## STATED PROBLEM
Reproduce every line of the material below, word for word and in the same order.

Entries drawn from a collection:
○ ○ ○

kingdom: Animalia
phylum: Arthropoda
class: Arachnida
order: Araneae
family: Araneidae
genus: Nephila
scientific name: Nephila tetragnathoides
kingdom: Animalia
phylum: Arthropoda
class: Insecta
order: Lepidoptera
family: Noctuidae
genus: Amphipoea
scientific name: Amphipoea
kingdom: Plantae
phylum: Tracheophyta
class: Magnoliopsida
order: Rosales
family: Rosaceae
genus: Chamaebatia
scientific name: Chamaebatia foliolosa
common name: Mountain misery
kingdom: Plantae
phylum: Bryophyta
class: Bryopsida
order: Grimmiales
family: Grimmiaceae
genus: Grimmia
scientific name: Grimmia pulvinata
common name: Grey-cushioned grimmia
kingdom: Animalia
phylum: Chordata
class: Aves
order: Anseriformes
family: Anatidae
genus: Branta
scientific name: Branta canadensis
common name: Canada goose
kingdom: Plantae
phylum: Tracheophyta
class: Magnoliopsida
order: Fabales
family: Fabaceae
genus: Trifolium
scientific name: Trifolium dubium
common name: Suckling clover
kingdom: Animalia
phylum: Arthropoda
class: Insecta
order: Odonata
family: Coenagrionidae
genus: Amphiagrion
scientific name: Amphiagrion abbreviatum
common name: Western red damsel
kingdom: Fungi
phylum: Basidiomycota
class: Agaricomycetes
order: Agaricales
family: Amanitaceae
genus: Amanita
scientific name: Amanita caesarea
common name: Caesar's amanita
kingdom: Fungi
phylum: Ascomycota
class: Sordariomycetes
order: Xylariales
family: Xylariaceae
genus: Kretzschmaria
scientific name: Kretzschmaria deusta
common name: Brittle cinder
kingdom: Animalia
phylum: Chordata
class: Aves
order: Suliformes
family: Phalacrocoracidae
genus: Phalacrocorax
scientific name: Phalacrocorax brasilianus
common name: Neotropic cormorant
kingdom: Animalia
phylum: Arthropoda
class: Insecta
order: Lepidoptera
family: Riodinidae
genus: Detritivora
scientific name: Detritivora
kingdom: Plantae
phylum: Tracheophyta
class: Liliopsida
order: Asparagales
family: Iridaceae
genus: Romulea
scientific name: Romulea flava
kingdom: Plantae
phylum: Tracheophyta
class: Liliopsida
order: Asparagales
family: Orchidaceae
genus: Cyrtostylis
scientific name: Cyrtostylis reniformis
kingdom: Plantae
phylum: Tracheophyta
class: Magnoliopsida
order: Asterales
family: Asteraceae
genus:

○ ○ ○

## TASK OUTPUT
kingdom: Animalia
phylum: Arthropoda
class: Arachnida
order: Araneae
family: Araneidae
genus: Nephila
scientific name: Nephila tetragnathoides
kingdom: Animalia
phylum: Arthropoda
class: Insecta
order: Lepidoptera
family: Noctuidae
genus: Amphipoea
scientific name: Amphipoea
kingdom: Plantae
phylum: Tracheophyta
class: Magnoliopsida
order: Rosales
family: Rosaceae
genus: Chamaebatia
scientific name: Chamaebatia foliolosa
common name: Mountain misery
kingdom: Plantae
phylum: Bryophyta
class: Bryopsida
order: Grimmiales
family: Grimmiaceae
genus: Grimmia
scientific name: Grimmia pulvinata
common name: Grey-cushioned grimmia
kingdom: Animalia
phylum: Chordata
class: Aves
order: Anseriformes
family: Anatidae
genus: Branta
scientific name: Branta canadensis
common name: Canada goose
kingdom: Plantae
phylum: Tracheophyta
class: Magnoliopsida
order: Fabales
family: Fabaceae
genus: Trifolium
scientific name: Trifolium dubium
common name: Suckling clover
kingdom: Animalia
phylum: Arthropoda
class: Insecta
order: Odonata
family: Coenagrionidae
genus: Amphiagrion
scientific name: Amphiagrion abbreviatum
common name: Western red damsel
kingdom: Fungi
phylum: Basidiomycota
class: Agaricomycetes
order: Agaricales
family: Amanitaceae
genus: Amanita
scientific name: Amanita caesarea
common name: Caesar's amanita
kingdom: Fungi
phylum: Ascomycota
class: Sordariomycetes
order: Xylariales
family: Xylariaceae
genus: Kretzschmaria
scientific name: Kretzschmaria deusta
common name: Brittle cinder
kingdom: Animalia
phylum: Chordata
class: Aves
order: Suliformes
family: Phalacrocoracidae
genus: Phalacrocorax
scientific name: Phalacrocorax brasilianus
common name: Neotropic cormorant
kingdom: Animalia
phylum: Arthropoda
class: Insecta
order: Lepidoptera
family: Riodinidae
genus: Detritivora
scientific name: Detritivora
kingdom: Plantae
phylum: Tracheophyta
class: Liliopsida
order: Asparagales
family: Iridaceae
genus: Romulea
scientific name: Romulea flava
kingdom: Plantae
phylum: Tracheophyta
class: Liliopsida
order: Asparagales
family: Orchidaceae
genus: Cyrtostylis
scientific name: Cyrtostylis reniformis
kingdom: Plantae
phylum: Tracheophyta
class: Magnoliopsida
order: Asterales
family: Asteraceae
genus:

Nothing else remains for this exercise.